**Consigne écrite 1:**
Modifiez les lignes de données comprises entre celle qui contient « order: Passeriformes » et la dernière, toutes deux incluses : remplacez « common name » par « vernacular name » sans rien changer d'autre, puis donnez uniquement ces lignes.

---------- Texte de la page ----------

Sous le soleil de plomb de ce désert du Rajasthan, le désert de Tahar, un petit champ de piments a créé une lame verte qui rafraichit le ciel. Des détritus  bordent la route de terre battue. Nous sommes partis aux aurores, avant que le soleil ne monte et n’écrase les bêtes et les gens de sa lumière implacable. C’est un village reculé, un tout petit hameau en bordure de route ; il est habité par quelques familles d’une ethnie rurale qui pratique encore des rites ancestraux, ornant les parois de ses huttes en pisé et bouse de vache séchée de dessins à la chaux et à l’ocre. Ils vivent, dit-on , dans le respect de toutes les formes de vie, ce qui est tout un programme quand on y pense. Ils recueillent les chiens errants, ils ont des maisons de retraite pour les vaches sacrées en fin de vie et enterrent leurs morts alors que la crémation est le rite funéraire général en Inde.

---------- Matériel d'exercice ----------

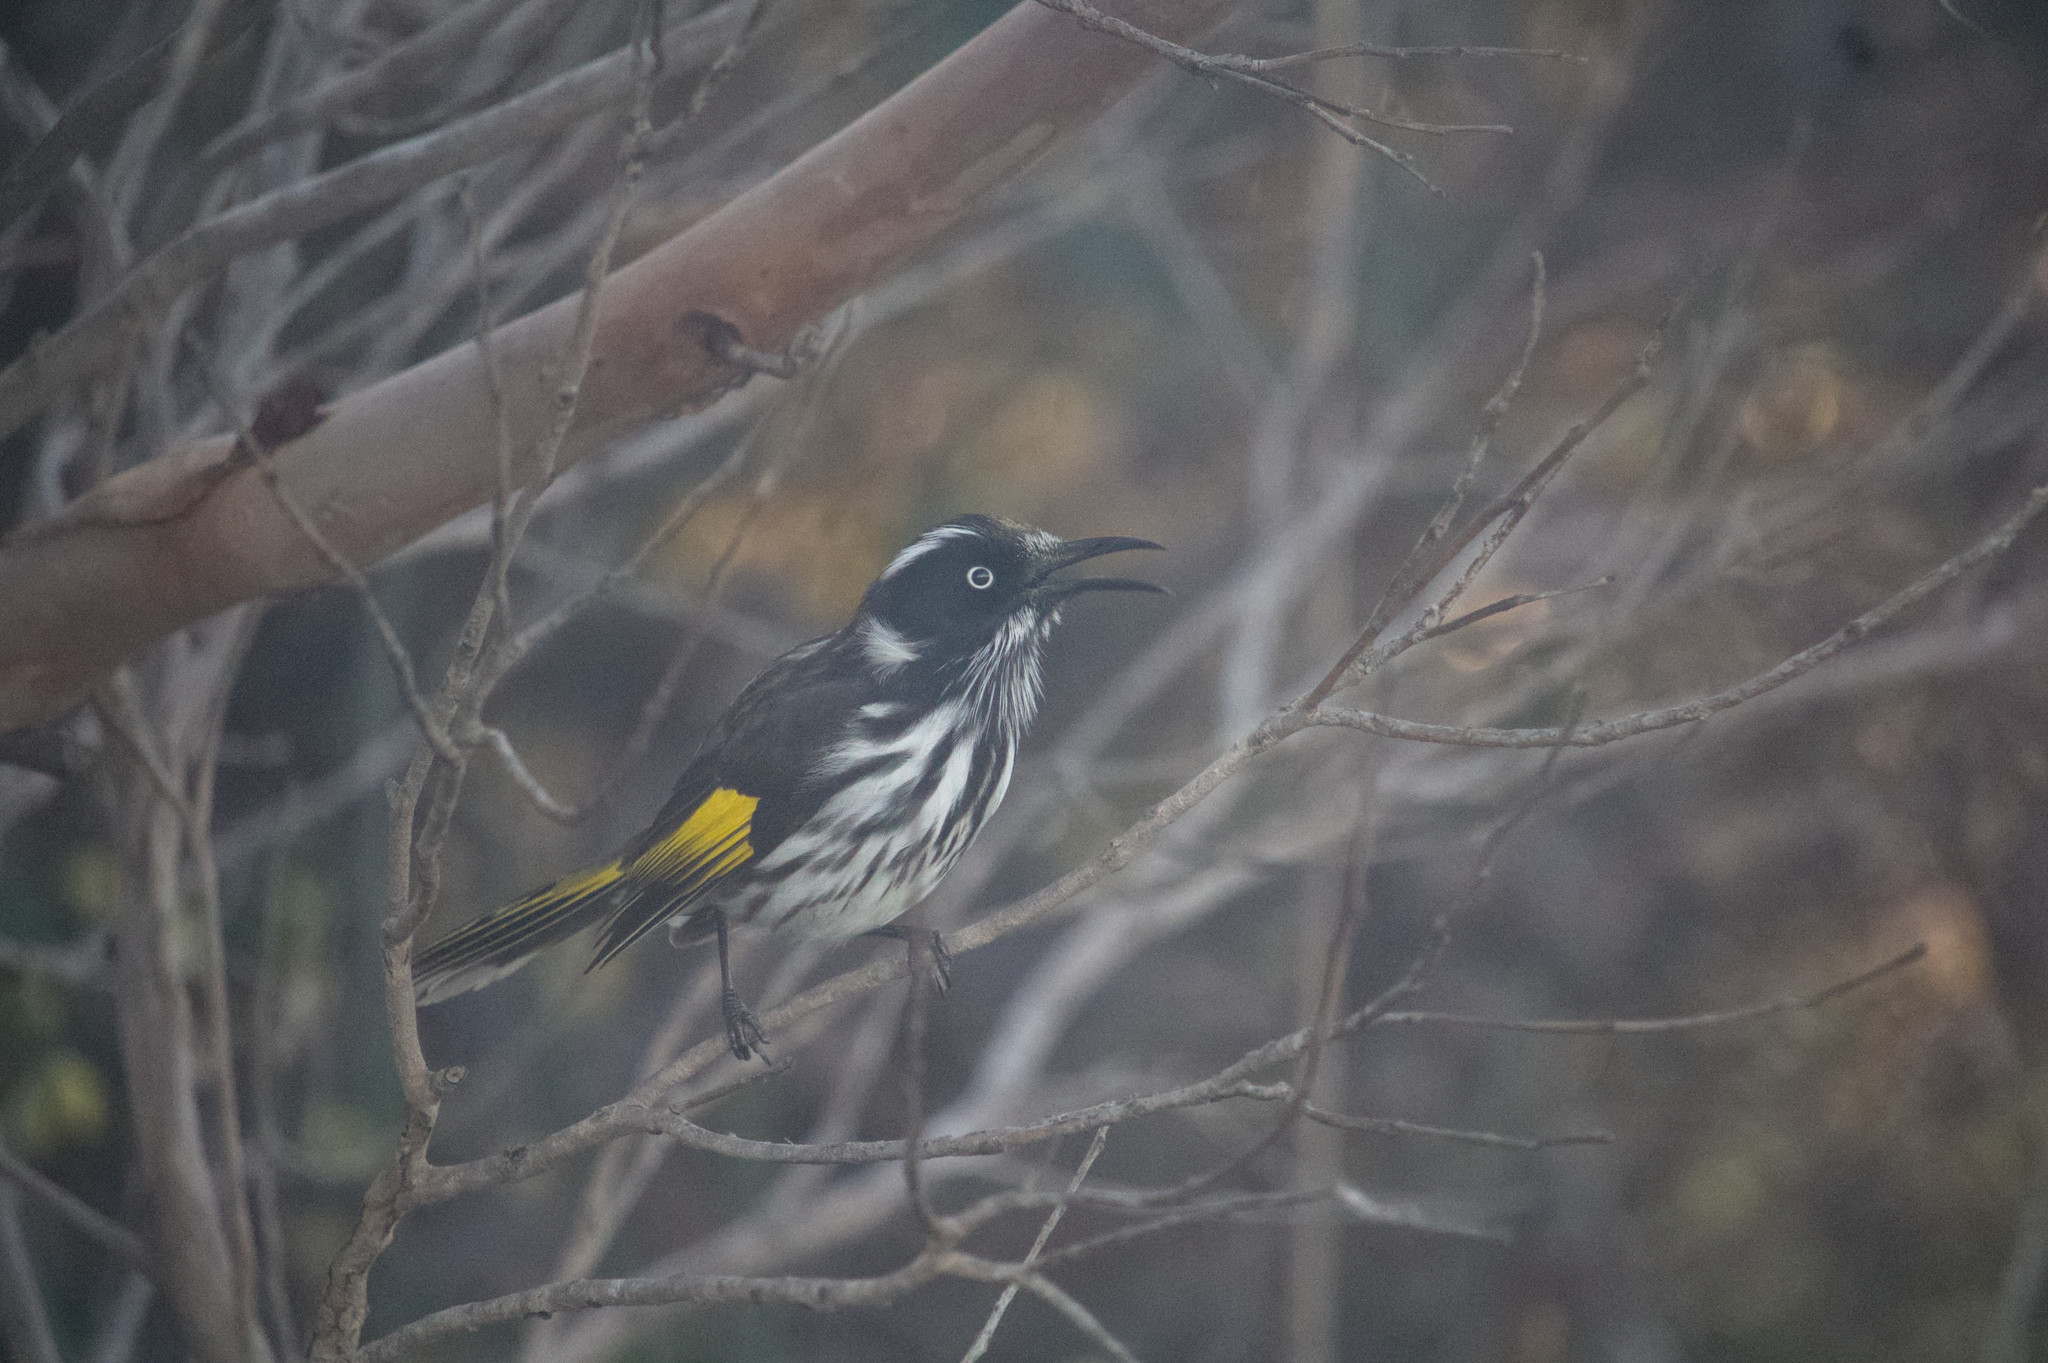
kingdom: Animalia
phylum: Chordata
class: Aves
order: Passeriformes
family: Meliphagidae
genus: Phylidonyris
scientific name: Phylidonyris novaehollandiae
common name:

----------

**Consigne écrite 2:**
Reproduisez mot pour mot l'intégralité du texte sur le village du Rajasthan.

**Réponse complète 1:**
order: Passeriformes
family: Meliphagidae
genus: Phylidonyris
scientific name: Phylidonyris novaehollandiae
vernacular name:

**Réponse complète 2:**
Sous le soleil de plomb de ce désert du Rajasthan, le désert de Tahar, un petit champ de piments a créé une lame verte qui rafraichit le ciel. Des détritus  bordent la route de terre battue. Nous sommes partis aux aurores, avant que le soleil ne monte et n’écrase les bêtes et les gens de sa lumière implacable. C’est un village reculé, un tout petit hameau en bordure de route ; il est habité par quelques familles d’une ethnie rurale qui pratique encore des rites ancestraux, ornant les parois de ses huttes en pisé et bouse de vache séchée de dessins à la chaux et à l’ocre. Ils vivent, dit-on , dans le respect de toutes les formes de vie, ce qui est tout un programme quand on y pense. Ils recueillent les chiens errants, ils ont des maisons de retraite pour les vaches sacrées en fin de vie et enterrent leurs morts alors que la crémation est le rite funéraire général en Inde.